Es entspricht ganz und gar unserer menschlichen Sehnsucht, in dieses Lied mit einzustimmen. Wir wünschen uns, dass negative Lebensumstände beseitigt werden. Ein verständlicher Wunschgedanke...

Doch sogleich erhebt sich die kritische Stimme in uns, ob das denn wirklich sein kann. Maria preist Gott für seine Taten. Aber benötigt Jesus dazu nicht die erforderliche weltliche Macht?

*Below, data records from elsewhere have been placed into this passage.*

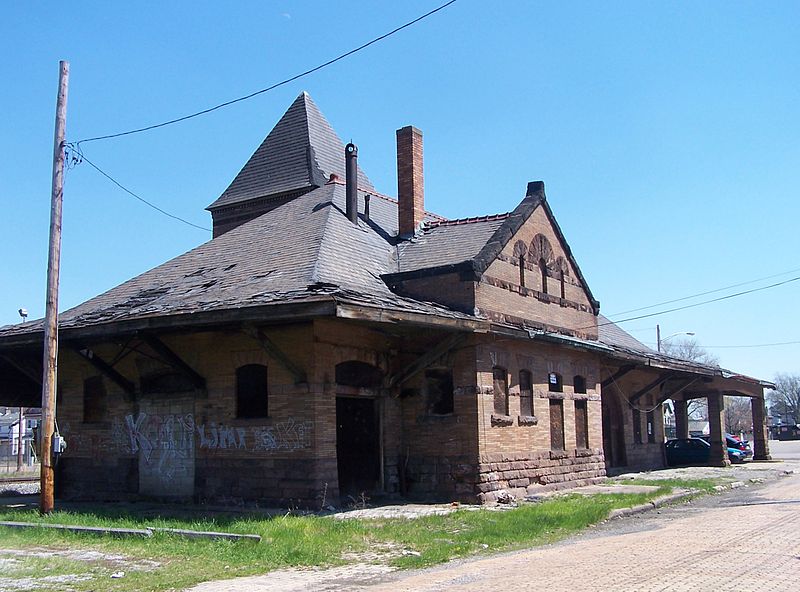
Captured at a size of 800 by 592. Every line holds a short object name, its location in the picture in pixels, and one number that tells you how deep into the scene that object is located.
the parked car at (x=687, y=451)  31.89
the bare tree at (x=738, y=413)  121.56
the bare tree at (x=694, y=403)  88.93
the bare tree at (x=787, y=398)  125.21
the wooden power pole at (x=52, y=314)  14.41
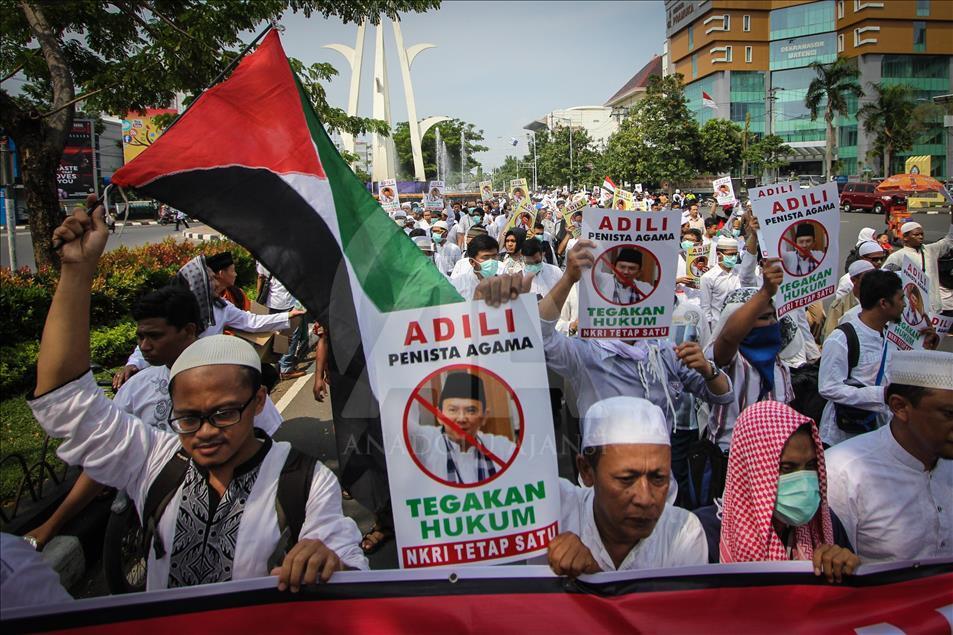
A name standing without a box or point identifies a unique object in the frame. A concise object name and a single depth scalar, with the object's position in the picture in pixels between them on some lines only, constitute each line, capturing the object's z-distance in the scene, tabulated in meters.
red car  35.91
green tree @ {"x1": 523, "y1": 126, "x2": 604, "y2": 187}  57.75
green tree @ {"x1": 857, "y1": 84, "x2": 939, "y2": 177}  55.28
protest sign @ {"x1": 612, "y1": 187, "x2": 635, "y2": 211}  11.51
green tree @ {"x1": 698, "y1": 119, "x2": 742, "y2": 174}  41.38
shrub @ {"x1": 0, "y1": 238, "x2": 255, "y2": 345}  7.08
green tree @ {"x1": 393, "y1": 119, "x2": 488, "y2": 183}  88.88
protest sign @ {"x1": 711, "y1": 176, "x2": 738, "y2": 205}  14.07
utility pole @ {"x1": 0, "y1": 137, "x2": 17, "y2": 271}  8.45
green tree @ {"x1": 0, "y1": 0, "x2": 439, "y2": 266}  7.19
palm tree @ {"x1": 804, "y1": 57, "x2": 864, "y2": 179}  53.88
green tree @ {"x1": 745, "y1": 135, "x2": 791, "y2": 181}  49.50
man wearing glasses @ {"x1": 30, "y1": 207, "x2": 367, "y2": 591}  1.98
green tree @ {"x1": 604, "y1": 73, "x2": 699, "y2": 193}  38.66
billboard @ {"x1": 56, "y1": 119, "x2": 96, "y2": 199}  39.28
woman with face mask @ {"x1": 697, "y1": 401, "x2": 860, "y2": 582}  2.22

Doch Jesus kam nicht in einem Palast auf die Welt. Er wirkte auch nicht auf dem Thron Davids als ein Herrscher, der mit Macht die Umstände seiner Zeit verändert hätte. Vielmehr wird er in Armut in einer Krippe geboren und erleidet am Ende die Ohnmacht des Kreuzes.

Nichts scheint sich zu ändern in dieser Welt, wie wir es gerade erschreckend im Krieg in der Ukraine erleben. Die Mächtigen machen die Kleinen nieder.

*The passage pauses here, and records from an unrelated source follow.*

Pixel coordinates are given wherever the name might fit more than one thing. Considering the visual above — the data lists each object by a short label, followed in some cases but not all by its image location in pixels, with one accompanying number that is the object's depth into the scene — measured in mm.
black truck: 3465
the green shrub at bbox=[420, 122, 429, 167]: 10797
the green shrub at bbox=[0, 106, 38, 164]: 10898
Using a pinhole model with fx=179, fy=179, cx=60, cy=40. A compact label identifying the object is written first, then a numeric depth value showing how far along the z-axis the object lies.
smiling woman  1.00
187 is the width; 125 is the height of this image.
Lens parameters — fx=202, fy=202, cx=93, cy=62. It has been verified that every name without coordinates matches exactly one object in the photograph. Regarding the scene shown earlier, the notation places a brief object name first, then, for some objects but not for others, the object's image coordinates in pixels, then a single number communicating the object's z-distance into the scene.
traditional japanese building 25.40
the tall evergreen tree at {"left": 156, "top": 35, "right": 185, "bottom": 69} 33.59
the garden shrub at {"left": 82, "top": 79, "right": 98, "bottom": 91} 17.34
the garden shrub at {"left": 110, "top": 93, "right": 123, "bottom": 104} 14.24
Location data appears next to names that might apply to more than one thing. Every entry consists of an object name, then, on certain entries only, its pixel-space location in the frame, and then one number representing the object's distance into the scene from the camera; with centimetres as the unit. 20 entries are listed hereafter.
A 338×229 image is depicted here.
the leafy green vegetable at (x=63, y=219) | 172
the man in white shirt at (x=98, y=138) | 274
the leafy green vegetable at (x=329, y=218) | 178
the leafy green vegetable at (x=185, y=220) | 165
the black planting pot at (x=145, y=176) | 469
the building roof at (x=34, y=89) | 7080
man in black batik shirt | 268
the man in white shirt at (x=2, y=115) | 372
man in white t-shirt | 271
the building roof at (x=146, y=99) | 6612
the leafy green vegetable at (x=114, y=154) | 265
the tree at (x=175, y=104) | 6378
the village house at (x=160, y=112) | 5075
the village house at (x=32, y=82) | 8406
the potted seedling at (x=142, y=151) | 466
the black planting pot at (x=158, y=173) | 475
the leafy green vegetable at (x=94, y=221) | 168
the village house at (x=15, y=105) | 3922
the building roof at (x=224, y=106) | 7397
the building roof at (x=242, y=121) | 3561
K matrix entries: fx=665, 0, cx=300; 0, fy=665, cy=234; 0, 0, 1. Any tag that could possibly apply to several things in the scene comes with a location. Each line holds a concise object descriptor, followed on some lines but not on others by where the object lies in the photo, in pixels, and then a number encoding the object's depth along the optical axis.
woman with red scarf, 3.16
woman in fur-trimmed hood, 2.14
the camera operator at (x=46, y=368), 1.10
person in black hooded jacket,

Bis heute ist Marias Lied ein Lied der Ermutigung. Ein Lied, das uns lehrt, nach den Wurzeln vieler Übel zu fragen und Armut und Erniedrigung nicht als unveränderliches Schicksal hinzunehmen.

Gott stellt die Verhältnisse revolutionär auf den Kopf! Gott erwählt das, was arm und gering ist.

Er erhebt die Erniedrigten, er zerstreut, die hochmütig über anderer Leute Leben entscheiden und sammelt die Schwachen zu einer anderen, neuen Stärke, dass sie ermächtigt werden zum Leben und Lebendig sein.

Maria spürt, dass die Niedrigkeit ihres Menschseins nicht mehr zählt, sondern erwählt wird. Deshalb preist sie Gott mit hellem Jubel.

Der Liederdichter Jürgen Henkys übersetzt es in seiner Nachdichtung des Magnificat: Gottes Lob wandert, und Erde darf hören. Einst sang Maria, sie jubelte Antwort. Wir stehn im Echo der Botschaft vom Leben: Den Herrn preist meine Seele. Ich freue mich, dass er mein Retter ist. Der Hohe schaut die Niedrige an.

Die Botschaft vom Leben, wie sie in Marias Lied besungen wird, findet ein Echo in uns. Wir spüren, dass es einen tieferen Grund im Leben gibt, der uns trägt.

Wir erkennen, wie Gott barmherzig ist, mit denen, die ihm die Ehre geben. Seine Barmherzigkeit findet einen Nachklang in unserer Dankbarkeit. Dann verachten wir das Geringe nicht, sondern schätzen es. Wir kommen erst gar nicht in die Versuchung, hochmütig zu werden.

Gottes Lob wandert durch die Welt und zieht bei uns ein.